To do: Your answer must be a single number: the count of lines in the entries below that hold "soft".

Input material:
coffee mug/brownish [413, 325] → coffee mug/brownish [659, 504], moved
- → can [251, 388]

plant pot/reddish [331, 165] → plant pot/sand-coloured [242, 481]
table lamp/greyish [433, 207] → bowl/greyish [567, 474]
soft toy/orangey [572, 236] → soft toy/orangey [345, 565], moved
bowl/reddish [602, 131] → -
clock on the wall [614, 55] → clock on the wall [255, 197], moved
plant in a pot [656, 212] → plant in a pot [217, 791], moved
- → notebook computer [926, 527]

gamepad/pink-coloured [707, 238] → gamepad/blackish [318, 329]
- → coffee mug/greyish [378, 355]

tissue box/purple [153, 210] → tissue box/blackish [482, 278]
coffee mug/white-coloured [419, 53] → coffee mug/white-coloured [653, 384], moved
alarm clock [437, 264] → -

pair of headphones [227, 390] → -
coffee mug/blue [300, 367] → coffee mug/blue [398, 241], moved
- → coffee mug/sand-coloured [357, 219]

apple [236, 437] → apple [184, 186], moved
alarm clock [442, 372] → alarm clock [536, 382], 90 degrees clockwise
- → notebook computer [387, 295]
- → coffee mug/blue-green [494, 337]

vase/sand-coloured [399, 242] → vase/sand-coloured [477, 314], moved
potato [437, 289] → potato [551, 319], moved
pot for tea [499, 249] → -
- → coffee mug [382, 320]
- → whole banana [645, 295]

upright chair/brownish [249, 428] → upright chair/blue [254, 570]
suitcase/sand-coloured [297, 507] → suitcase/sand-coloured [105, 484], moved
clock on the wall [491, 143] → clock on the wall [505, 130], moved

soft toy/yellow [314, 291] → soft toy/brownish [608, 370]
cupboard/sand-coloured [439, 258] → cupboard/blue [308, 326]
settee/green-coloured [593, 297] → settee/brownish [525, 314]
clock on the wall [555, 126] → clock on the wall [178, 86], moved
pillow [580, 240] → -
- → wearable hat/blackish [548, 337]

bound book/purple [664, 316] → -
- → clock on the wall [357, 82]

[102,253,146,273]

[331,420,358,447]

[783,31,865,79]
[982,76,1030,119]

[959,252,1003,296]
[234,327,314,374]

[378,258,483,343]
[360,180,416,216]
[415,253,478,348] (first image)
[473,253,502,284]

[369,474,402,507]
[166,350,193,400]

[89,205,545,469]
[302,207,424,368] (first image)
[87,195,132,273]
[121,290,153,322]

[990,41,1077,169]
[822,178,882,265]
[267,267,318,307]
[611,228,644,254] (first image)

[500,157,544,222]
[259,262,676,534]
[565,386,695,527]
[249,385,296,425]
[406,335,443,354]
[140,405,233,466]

Output of the task: 2